═════ Material provided
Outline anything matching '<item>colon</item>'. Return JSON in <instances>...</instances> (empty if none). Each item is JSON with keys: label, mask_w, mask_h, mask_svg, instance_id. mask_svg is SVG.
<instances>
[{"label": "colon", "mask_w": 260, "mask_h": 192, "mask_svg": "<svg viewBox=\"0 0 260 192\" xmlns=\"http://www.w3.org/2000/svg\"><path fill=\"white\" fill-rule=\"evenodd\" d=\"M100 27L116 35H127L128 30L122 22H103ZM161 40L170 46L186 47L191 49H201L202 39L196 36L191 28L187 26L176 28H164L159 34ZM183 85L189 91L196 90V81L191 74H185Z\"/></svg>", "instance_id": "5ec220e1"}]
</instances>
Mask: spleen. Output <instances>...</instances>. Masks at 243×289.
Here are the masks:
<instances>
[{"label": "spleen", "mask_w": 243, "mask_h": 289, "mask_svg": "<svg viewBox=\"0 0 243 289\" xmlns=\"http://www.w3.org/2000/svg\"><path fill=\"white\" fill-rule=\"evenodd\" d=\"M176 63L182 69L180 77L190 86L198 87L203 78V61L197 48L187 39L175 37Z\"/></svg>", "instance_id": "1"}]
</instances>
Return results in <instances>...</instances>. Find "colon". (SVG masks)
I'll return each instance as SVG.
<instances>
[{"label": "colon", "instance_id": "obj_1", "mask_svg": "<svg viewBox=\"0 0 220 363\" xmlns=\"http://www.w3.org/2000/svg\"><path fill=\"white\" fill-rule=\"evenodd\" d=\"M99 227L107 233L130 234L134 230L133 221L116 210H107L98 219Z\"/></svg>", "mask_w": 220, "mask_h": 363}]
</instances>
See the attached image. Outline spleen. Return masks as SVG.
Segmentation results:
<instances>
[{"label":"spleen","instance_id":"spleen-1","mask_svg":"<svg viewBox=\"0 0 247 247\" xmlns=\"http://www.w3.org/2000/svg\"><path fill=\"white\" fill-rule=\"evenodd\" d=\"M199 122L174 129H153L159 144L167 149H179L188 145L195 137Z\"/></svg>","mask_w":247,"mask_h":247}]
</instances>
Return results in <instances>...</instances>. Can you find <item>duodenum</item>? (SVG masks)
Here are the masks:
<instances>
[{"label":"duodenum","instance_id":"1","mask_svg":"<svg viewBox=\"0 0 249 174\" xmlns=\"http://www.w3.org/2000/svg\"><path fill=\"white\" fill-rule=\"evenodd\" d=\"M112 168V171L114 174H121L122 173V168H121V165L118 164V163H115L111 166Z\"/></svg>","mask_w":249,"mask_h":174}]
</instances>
══════════
• Requirements: Show every line of the data above that contains the string "spleen".

• Result of the exercise:
Mask: spleen. Output <instances>...</instances>. Masks at 243×289.
[{"label": "spleen", "mask_w": 243, "mask_h": 289, "mask_svg": "<svg viewBox=\"0 0 243 289\" xmlns=\"http://www.w3.org/2000/svg\"><path fill=\"white\" fill-rule=\"evenodd\" d=\"M176 63L182 69L180 77L190 86L198 87L203 78V61L197 48L187 39L175 37Z\"/></svg>", "instance_id": "1"}]
See the attached image. Outline spleen. Return masks as SVG.
[{"label":"spleen","instance_id":"spleen-1","mask_svg":"<svg viewBox=\"0 0 247 247\" xmlns=\"http://www.w3.org/2000/svg\"><path fill=\"white\" fill-rule=\"evenodd\" d=\"M199 122L174 129H153L159 144L167 149H179L188 145L195 137Z\"/></svg>","mask_w":247,"mask_h":247}]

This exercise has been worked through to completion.